Alexei Ivanov

On 22 August 2022 I signed an agreement with Glagoslav publications to translate Alexei Ivanov’s fabulously-written 2018 novel “Пищеблок” (working title ‘The Food Block’).

The book has now been published and is available worldwide.

Alexei Ivanov has written fifteen novels, published between 1992 (‘Dormitory on the Blood’) and 2023 (‘The Armoured Steamships’, a novel that reflects Ivanov’s long-time interest in the Russian Civil War). Ivanov’s novels have been nominated three times for the National Bestseller prize, and for several other awards within Russia, including the Big Book Award. His works have been adapted for the big and small screen, most notably his 2003 novel ‘The geographer drank away his globe’, which was made into a multi-award-winning film starring Konstantin Khabensky. ‘The Food Block’ itself has been made into a television serial which first aired on Russian television in 2021 and has since been followed up by a 2023 sequel, ‘The Food Block 2’.

The summer of 1980. The Moscow Olympics. A small Pioneer camp on the banks of the Volga. The pioneers fall out, make up, play tricks. Romances start up among the young leaders. The river bus brings in drums of milk and boxes of pasta. Life in the quirky gingerbread cake buildings of the camp establishes its rhythms against the backdrop of the Volga’s ceaseless flow and the sunset’s daily blush over the Zhiguli mountains. But something, or someone, is at work. Something that no one except twelve-year-old Valerka can see for what it is. When he confides in the young leader Igor, only to be disbelieved, Valerka finds himself carrying the burden of what he knows completely alone.

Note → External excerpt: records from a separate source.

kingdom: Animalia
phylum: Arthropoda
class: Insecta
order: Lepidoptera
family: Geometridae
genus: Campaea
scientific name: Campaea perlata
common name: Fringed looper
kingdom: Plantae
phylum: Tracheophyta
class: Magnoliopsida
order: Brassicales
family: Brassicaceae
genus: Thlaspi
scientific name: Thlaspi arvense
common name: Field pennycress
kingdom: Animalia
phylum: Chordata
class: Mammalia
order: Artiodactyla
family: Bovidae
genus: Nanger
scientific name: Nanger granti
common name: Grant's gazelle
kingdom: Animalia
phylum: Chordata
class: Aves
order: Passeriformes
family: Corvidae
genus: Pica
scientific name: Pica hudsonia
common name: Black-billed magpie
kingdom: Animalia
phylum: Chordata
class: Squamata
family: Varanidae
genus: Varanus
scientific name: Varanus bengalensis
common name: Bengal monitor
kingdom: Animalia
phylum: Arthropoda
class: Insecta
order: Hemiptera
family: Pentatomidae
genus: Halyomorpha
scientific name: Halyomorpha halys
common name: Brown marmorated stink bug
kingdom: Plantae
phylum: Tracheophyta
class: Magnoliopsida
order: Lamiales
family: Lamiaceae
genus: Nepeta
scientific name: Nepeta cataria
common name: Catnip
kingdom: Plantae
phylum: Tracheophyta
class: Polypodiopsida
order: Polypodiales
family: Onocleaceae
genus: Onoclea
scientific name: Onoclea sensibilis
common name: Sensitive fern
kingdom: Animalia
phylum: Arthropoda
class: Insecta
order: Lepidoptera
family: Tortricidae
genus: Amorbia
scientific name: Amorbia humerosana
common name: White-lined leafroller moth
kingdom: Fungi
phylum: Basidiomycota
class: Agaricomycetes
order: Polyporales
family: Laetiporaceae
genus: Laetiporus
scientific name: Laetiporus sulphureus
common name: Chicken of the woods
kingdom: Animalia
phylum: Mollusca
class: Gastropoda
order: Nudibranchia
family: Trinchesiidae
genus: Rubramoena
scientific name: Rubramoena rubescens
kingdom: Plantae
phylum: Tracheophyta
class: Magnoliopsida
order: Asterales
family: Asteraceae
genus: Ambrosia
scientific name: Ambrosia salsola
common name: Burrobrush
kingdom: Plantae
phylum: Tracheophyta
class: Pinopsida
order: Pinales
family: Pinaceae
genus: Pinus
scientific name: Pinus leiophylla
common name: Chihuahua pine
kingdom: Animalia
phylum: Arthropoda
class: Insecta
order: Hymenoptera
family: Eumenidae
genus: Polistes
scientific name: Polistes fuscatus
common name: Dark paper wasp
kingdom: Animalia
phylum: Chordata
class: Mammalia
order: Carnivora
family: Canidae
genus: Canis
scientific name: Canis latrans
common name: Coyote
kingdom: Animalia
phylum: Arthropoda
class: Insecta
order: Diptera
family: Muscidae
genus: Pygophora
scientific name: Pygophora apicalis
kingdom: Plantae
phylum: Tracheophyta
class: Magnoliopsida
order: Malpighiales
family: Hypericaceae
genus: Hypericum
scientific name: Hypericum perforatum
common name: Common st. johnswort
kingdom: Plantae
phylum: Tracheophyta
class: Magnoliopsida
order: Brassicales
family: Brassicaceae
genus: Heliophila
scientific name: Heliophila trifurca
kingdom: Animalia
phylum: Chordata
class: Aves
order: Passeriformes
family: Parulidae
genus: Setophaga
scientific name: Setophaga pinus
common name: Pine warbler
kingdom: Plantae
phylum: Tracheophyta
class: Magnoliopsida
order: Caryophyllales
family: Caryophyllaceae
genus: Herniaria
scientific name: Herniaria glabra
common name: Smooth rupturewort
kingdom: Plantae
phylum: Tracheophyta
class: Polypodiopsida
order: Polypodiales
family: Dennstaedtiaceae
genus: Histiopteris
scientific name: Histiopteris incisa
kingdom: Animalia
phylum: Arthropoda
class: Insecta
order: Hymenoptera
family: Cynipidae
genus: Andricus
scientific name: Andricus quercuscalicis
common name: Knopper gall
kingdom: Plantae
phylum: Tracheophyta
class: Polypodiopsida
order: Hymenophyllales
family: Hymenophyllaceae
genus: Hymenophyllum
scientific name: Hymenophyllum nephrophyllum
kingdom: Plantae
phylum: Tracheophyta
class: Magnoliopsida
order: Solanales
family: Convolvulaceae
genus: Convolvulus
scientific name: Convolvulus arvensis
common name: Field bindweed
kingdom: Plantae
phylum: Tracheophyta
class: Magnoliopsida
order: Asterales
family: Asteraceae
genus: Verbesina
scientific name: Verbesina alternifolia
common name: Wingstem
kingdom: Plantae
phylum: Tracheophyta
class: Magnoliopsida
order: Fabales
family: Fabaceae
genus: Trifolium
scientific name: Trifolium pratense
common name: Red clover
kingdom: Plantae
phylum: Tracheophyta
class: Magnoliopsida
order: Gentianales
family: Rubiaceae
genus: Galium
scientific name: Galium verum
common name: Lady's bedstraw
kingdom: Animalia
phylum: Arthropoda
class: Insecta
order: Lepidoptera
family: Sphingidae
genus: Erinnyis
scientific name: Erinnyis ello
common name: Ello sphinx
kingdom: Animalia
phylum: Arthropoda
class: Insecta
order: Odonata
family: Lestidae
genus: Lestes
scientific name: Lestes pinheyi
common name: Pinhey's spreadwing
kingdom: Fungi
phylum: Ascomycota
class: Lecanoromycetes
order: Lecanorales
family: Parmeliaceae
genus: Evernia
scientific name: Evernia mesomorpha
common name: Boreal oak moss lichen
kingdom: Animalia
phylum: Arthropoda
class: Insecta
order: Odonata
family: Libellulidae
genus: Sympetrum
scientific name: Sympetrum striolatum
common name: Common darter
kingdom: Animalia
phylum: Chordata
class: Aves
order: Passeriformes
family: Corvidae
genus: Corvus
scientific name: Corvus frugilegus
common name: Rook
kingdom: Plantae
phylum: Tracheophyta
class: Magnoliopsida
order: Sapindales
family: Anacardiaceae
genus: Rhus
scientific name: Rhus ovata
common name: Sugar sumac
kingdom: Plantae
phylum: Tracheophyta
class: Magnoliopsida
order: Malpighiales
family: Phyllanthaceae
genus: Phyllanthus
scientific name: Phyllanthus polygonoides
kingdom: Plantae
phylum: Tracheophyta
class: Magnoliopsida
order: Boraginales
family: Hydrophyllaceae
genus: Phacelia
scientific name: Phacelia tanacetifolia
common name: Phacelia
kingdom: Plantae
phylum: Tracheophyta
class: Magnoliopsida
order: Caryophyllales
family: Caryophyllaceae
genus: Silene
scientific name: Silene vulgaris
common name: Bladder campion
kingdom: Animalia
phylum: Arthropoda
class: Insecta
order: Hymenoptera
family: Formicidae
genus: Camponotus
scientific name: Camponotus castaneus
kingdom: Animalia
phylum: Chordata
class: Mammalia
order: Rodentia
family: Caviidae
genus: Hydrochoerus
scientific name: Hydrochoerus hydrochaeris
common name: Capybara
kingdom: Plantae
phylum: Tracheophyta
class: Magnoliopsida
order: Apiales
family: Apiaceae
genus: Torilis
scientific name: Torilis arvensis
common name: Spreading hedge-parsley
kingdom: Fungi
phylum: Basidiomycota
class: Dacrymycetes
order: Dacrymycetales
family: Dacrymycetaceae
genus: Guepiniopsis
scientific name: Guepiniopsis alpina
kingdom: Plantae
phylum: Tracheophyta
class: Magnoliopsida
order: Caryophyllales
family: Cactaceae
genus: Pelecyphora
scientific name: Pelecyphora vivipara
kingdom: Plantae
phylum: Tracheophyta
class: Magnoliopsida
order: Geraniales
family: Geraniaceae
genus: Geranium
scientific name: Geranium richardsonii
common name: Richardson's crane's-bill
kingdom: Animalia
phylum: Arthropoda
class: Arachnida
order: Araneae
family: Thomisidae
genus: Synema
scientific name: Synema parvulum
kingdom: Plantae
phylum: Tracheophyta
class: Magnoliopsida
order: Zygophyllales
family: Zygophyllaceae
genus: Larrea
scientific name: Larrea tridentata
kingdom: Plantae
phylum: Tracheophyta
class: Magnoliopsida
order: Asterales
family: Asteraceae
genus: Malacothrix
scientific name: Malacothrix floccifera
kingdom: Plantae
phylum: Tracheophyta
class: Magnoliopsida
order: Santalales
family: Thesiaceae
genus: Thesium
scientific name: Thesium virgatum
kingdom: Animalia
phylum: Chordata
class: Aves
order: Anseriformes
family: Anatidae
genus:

Some of the children and young leaders are becoming vampires. Their bodily changes are accompanied by a sharpened and growing devotion to the Soviet system and ideology. Soviet symbols, such as the pioneer tie, acquire new meanings and find new uses. ‘Correctness’ begins to flourish, even as blood is drunk.

Valerka resists the vampires on principle, while Igor finally joins forces with him only when what is happening touches him personally. Together, they brace themselves to do battle with a power they have no reason to believe they can withstand.

‘The Food Block’, in Alexei Ivanov’s words, speaks of how state ideology, even where its design is oriented towards the ideal, is nevertheless something dead, while, love and friendship are forever living. Ivanov brings us a gallery of colourful characters: idealistic, dogged Valerka; seventeen-year-old Igor, groping to find himself and on the way finding his first love, the spiky and beautiful Veronika; Valerka’s own girlfriend, the blithely self-absorbed Anastasika; the drunken doctor who knows too much; the honest, infuriating Soviets Whistler and Irina; the bantering, over-energetic boys; the bully Beklya and the siren-punk Zhanka; the partly paralysed scullery maid Nyura; the old Civil War veteran Serp Ivanych; the steadily-growing cast of bloodsuckers and their ‘carcasses’. Through them, Ivanov gives us both a thriller and a book of subtlety and depth. Building steadily towards its enthralling climax, ‘The Food Block’ crackles with delightful dialogue, exudes humour that does not make fun, and explores with apparently effortless insight the loves and energy, hopes and doubts, and fears and courage of childhood and youth.

The Russian original can be enjoyed in book, audiobook and television serial form.